:: TEXT SEGMENT ::
A specter is haunting the right-wing world—the specter of Bronze Age Pervert. His book, Bronze Age Mindset, has been a breakout hit among certain segments of the Very Online Right—prompting a response, first from Michael Anton in the Claremont Review of Books, and then from various authors in these pages. What is it in Bronze Age Mindset that has captured the interest, not only of anonymous “frogs” on Twitter, but of the right-wing intelligentsia? And what—if anything—can conservatives learn from the book, and from the phenomenon it typifies?
Bronze Age Pervert, as he styles himself, is an enigma wrapped in a mystery. His identity, not to mention everything else about him, is unclear. One thing, however, is apparent: the ideas he promotes have struck a serious chord, especially among the predominantly young male denizens of the right-wing internet. This alone makes BAM worth engaging with.
Engaging with BAP and his work is, of course, a difficult task: BAM is riddled with neologisms, peculiar locutions, and references to layers upon sedimentary layers of memetic discourse which only an insider could possibly hope to comprehend. It could be argued, of course, that this alone justifies ignoring the book and its author, chalking their uncanny success up to a bizarre fluke, and returning comfortably to our copies of Burke and the latest issue of the New Criterion. But this would be a mistake, as Bronze Age Pervert has something profound to teach us about the current state of civilization.
Before examining the positive content of Bronze Age Mindset, however, it is important to make clear what it is not. The book is subtitled “An Exhortation,” and an exhortation it is: it is not a book of philosophy. Readers expecting to encounter an organized system of thought will be disappointed. (This, as noted by BAP himself in his rejoinder to Anton, was the main weakness of Anton’s otherwise fine review. He examined BAM as a work of political philosophy, and this set the tone, more or less, for the discourse which followed.)
To examine BAM on its own terms, then, it is necessary to follow the advice of the King of Hearts and “begin at the beginning.” “I was roused from my slumber by my frog friends and I declare to you, with great boldness, that I am here to save you from a great ugliness,” BAP writes in his Prologue. This theme of “a great ugliness” will occupy BAP, in one form or another, for the rest of the book.

:: WHAT YOU WILL DO ::
Reproduce the passage of the essay on Bronze Age Mindset that begins at "Engaging with BAP" and stops after "state of civilization.". The entries have no connection to the essay on Bronze Age Mindset.

:: DATA SHOWN ::
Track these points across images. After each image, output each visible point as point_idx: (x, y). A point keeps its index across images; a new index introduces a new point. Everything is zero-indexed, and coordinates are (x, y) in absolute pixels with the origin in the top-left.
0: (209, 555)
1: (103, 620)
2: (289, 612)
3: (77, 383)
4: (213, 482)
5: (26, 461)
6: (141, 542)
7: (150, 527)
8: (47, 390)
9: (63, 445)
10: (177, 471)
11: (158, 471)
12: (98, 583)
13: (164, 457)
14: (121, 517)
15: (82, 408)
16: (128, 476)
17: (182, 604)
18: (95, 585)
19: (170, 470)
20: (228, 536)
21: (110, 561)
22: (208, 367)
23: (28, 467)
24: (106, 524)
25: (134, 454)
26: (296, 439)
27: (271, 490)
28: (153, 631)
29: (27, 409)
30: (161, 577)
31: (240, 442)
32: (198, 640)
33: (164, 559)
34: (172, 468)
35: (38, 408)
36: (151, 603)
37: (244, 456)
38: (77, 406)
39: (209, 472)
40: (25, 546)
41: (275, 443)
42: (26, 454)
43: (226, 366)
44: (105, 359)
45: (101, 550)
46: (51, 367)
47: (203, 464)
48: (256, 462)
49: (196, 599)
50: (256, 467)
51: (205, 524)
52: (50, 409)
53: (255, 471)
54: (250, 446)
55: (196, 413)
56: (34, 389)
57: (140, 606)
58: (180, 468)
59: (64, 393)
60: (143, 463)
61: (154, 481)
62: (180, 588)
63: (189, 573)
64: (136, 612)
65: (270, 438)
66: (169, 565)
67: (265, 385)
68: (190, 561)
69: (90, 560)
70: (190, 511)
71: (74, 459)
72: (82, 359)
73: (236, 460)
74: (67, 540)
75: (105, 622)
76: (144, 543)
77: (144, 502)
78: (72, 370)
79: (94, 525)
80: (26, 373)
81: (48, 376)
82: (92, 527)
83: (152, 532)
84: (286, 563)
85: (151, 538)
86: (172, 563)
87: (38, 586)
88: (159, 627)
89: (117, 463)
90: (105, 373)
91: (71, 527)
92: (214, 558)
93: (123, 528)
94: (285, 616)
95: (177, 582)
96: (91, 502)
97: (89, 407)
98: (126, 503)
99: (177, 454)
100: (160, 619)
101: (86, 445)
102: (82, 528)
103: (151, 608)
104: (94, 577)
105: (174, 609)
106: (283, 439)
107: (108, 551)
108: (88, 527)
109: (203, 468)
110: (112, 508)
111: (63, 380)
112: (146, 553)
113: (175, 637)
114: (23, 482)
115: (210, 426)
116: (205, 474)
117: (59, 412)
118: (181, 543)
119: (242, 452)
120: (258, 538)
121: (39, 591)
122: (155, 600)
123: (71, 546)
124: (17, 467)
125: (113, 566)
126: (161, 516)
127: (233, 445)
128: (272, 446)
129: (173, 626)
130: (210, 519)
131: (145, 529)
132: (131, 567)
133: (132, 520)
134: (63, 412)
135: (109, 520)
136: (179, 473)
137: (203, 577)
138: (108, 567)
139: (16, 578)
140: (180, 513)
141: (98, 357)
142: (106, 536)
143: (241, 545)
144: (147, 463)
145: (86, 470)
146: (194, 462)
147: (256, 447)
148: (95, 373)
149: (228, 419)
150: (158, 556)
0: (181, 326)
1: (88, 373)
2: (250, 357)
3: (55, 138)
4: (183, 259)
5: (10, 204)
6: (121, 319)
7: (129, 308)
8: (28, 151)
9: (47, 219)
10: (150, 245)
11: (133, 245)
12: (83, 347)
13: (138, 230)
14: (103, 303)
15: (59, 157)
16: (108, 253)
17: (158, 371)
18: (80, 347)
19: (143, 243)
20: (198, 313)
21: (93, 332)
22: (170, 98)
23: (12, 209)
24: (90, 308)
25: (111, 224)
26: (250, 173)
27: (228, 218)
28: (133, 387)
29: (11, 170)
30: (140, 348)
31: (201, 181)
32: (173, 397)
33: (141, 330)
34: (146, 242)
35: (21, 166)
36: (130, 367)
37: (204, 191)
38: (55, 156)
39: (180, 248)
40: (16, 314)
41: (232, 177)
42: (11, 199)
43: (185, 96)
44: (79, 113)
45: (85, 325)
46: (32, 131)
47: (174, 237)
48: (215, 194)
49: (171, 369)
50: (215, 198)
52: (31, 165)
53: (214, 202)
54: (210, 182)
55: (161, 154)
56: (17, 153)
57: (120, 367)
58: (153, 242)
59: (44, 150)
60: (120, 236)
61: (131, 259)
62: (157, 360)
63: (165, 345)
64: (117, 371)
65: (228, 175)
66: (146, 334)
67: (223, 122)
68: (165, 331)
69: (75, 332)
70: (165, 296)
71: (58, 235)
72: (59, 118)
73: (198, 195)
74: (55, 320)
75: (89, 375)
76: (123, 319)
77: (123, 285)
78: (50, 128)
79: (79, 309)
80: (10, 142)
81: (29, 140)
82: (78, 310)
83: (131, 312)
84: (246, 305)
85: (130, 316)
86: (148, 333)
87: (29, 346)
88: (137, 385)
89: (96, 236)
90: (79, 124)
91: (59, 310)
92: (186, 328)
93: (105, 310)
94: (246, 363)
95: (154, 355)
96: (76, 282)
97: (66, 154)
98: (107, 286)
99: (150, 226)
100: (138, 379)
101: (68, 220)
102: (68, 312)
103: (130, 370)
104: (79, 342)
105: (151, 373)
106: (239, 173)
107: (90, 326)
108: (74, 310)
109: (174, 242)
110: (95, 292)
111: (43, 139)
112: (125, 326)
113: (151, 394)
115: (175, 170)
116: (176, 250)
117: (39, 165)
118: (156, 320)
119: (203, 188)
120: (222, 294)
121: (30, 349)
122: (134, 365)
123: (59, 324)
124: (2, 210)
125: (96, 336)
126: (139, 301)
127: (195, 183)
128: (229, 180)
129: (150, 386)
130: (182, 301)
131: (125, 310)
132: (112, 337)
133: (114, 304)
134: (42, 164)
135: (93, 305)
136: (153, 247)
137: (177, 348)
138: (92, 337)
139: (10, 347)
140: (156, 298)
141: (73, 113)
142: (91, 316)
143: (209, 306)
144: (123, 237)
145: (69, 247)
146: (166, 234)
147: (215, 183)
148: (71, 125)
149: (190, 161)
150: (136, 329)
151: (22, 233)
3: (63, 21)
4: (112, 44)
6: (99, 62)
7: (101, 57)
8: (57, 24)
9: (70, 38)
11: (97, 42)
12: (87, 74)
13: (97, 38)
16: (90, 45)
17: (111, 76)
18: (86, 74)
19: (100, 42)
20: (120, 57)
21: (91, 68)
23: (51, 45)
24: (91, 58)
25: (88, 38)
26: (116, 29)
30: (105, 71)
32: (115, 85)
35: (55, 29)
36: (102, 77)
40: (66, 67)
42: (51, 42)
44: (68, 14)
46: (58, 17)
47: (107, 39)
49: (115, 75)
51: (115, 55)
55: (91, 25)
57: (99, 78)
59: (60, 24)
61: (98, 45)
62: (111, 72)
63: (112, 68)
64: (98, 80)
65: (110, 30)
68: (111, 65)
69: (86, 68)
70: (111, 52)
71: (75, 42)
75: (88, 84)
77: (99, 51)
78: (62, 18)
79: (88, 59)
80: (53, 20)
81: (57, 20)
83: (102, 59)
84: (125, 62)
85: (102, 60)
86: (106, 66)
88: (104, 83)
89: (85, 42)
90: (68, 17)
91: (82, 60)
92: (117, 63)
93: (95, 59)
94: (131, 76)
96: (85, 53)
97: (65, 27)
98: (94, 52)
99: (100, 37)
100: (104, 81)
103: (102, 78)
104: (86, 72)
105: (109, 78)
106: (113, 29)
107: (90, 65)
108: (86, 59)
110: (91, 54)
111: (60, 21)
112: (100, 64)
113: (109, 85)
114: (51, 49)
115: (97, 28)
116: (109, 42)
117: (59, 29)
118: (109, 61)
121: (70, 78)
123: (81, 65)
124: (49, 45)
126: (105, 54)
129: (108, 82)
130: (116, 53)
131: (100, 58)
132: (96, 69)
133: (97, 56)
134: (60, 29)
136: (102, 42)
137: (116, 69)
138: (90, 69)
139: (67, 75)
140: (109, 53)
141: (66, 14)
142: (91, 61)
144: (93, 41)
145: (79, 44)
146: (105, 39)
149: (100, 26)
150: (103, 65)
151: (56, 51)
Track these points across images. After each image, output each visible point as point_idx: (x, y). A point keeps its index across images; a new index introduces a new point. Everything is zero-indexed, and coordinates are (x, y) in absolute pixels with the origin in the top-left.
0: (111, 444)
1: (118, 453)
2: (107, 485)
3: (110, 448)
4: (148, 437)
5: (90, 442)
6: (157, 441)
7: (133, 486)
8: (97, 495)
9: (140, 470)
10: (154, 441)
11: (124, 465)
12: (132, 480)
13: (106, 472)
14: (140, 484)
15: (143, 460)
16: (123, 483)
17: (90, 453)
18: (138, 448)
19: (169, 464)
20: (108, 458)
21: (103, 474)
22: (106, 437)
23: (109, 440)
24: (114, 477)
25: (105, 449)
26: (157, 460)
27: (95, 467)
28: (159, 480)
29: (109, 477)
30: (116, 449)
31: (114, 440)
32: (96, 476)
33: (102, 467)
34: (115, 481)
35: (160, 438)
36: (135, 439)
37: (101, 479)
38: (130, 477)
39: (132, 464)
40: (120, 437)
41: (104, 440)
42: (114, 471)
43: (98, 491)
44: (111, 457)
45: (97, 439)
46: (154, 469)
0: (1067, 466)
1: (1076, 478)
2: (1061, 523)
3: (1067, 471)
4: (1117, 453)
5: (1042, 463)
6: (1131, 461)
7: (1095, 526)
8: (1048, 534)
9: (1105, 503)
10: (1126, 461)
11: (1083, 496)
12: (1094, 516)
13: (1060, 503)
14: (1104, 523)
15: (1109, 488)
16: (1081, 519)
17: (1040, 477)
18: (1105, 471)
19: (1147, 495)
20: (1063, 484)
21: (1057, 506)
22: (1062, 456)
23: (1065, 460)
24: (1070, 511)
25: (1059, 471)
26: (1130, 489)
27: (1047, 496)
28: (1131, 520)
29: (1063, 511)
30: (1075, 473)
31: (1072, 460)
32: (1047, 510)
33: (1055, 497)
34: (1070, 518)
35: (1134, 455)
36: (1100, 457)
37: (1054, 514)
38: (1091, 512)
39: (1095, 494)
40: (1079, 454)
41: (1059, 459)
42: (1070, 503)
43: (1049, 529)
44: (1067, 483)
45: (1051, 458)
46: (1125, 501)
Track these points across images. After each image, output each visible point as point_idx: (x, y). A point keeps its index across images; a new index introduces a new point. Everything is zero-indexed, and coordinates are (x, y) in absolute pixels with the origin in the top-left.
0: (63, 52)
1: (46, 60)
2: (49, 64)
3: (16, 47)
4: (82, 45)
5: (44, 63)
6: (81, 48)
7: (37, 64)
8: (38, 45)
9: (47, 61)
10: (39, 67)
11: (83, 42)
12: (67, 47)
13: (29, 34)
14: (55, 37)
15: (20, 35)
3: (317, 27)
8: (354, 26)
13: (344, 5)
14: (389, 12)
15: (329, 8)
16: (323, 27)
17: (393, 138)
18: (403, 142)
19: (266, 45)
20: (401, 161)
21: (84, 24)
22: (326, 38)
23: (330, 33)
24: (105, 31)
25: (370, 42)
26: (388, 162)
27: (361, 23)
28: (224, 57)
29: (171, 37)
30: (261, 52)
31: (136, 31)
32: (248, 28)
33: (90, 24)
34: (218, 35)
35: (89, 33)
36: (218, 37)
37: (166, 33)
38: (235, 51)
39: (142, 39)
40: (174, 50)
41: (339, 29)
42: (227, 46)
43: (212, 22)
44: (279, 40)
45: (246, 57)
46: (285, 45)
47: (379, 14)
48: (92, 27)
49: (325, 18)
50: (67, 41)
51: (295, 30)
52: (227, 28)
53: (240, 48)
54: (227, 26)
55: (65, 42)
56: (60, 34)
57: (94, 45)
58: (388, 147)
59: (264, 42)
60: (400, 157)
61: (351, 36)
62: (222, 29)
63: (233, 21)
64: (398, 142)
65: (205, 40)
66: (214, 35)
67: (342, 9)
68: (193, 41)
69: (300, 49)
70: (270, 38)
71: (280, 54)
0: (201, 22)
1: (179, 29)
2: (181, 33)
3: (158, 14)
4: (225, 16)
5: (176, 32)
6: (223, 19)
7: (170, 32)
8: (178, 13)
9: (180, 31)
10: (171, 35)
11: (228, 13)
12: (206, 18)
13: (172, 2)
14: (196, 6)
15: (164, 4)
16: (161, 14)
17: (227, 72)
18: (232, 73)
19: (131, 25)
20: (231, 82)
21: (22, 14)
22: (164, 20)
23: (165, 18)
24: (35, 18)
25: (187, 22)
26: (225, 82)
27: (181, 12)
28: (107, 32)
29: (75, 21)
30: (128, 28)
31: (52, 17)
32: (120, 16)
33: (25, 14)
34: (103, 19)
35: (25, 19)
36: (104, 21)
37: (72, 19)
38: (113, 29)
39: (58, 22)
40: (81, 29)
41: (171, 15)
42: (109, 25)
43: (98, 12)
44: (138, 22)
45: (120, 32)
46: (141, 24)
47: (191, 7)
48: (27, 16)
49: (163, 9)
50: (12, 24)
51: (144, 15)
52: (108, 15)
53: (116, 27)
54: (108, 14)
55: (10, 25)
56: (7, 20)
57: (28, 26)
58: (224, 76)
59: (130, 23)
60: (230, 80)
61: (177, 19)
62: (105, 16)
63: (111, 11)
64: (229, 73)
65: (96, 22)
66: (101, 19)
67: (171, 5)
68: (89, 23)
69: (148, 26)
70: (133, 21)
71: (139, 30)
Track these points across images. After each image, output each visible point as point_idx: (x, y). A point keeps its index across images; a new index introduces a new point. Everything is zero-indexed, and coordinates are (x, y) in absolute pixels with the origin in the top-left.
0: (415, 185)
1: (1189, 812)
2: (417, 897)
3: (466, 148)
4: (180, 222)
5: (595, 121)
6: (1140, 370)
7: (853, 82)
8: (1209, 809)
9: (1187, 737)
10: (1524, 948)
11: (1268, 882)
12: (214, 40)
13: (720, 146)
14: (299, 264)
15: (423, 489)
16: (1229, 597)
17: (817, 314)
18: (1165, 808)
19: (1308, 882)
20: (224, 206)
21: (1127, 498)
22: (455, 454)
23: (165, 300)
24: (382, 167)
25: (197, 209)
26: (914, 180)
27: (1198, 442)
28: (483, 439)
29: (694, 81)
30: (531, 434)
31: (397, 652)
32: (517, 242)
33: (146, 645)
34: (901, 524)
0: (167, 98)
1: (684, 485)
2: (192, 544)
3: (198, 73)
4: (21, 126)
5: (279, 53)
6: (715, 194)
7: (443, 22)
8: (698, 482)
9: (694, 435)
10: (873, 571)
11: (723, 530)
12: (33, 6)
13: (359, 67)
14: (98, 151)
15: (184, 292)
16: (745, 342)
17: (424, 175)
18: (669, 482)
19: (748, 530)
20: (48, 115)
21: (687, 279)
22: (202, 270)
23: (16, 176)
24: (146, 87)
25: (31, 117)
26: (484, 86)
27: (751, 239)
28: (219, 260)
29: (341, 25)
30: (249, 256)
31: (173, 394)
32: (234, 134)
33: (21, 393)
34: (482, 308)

:: WRITTEN RESPONSE ::
Engaging with BAP and his work is, of course, a difficult task: BAM is riddled with neologisms, peculiar locutions, and references to layers upon sedimentary layers of memetic discourse which only an insider could possibly hope to comprehend. It could be argued, of course, that this alone justifies ignoring the book and its author, chalking their uncanny success up to a bizarre fluke, and returning comfortably to our copies of Burke and the latest issue of the New Criterion. But this would be a mistake, as Bronze Age Pervert has something profound to teach us about the current state of civilization.